--- TASK INPUTS ---
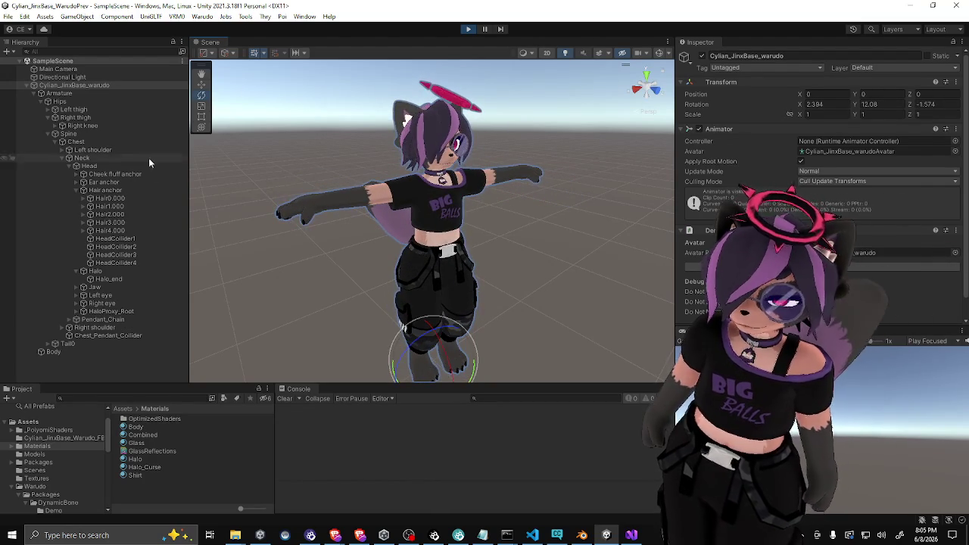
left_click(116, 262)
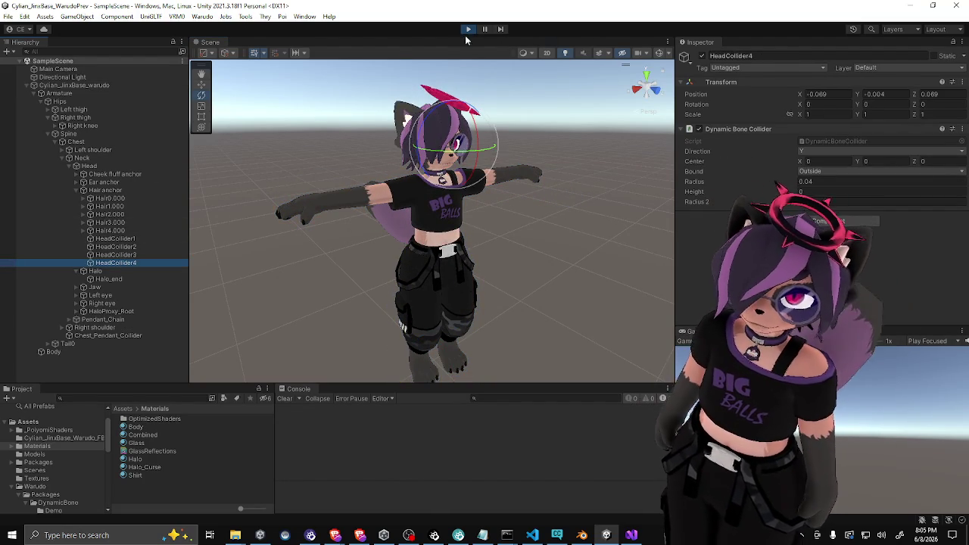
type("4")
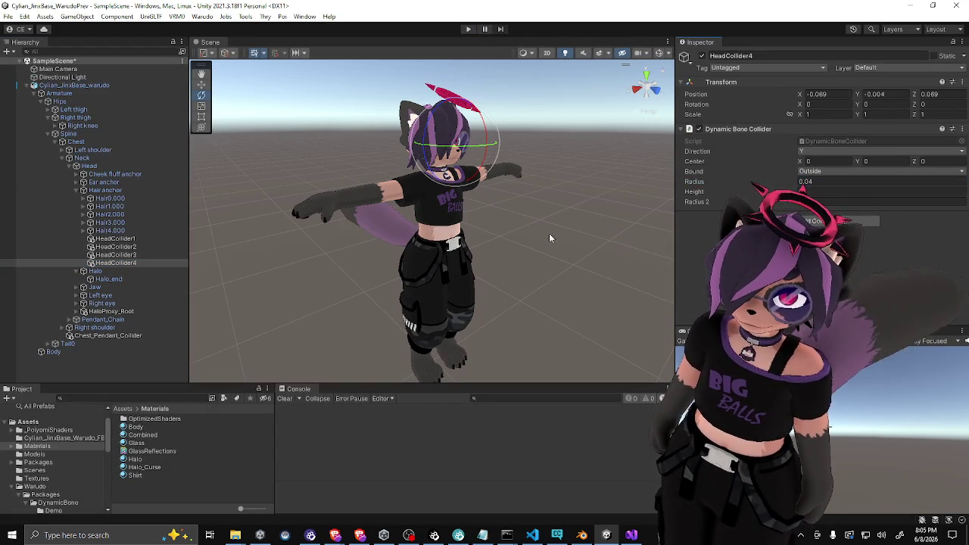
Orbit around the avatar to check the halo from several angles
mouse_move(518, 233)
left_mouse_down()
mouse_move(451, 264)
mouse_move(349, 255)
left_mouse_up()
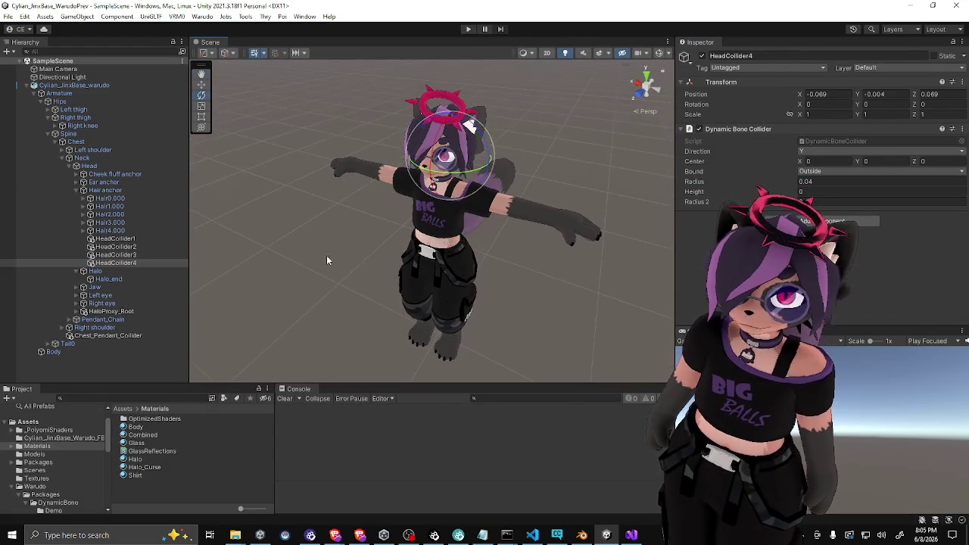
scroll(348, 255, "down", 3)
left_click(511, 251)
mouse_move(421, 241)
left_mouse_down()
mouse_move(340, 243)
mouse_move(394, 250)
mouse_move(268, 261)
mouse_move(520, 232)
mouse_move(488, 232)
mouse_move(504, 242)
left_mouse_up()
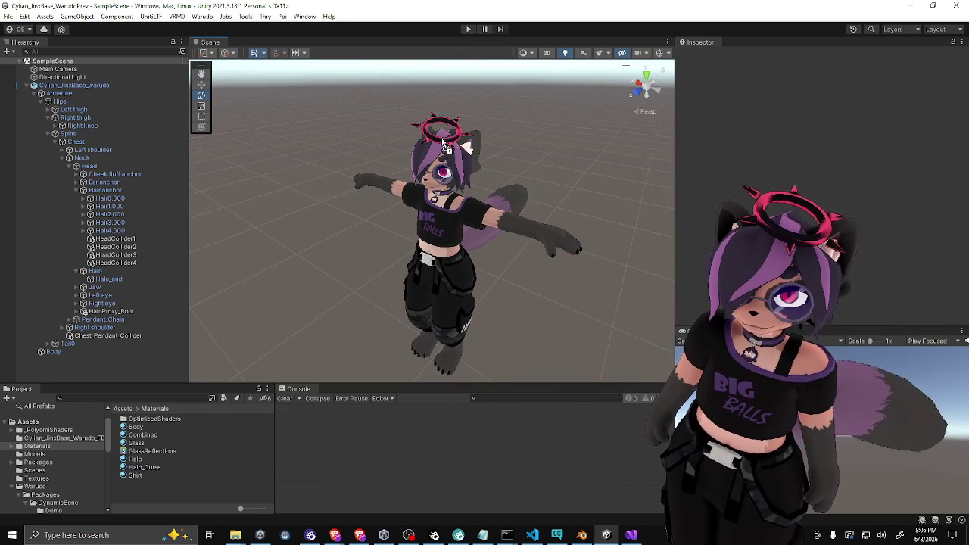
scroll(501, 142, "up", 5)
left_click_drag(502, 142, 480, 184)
---
BRIEF ->
The lines from the one containing "mouse_move(421, 241)" through the end of the data above are to be copied exactly, both ends included, and pictures are to be omitted.

SOLVED EXERCISE ->
mouse_move(421, 241)
left_mouse_down()
mouse_move(340, 243)
mouse_move(394, 250)
mouse_move(268, 261)
mouse_move(520, 232)
mouse_move(488, 232)
mouse_move(504, 242)
left_mouse_up()
scroll(501, 142, "up", 5)
left_click_drag(502, 142, 480, 184)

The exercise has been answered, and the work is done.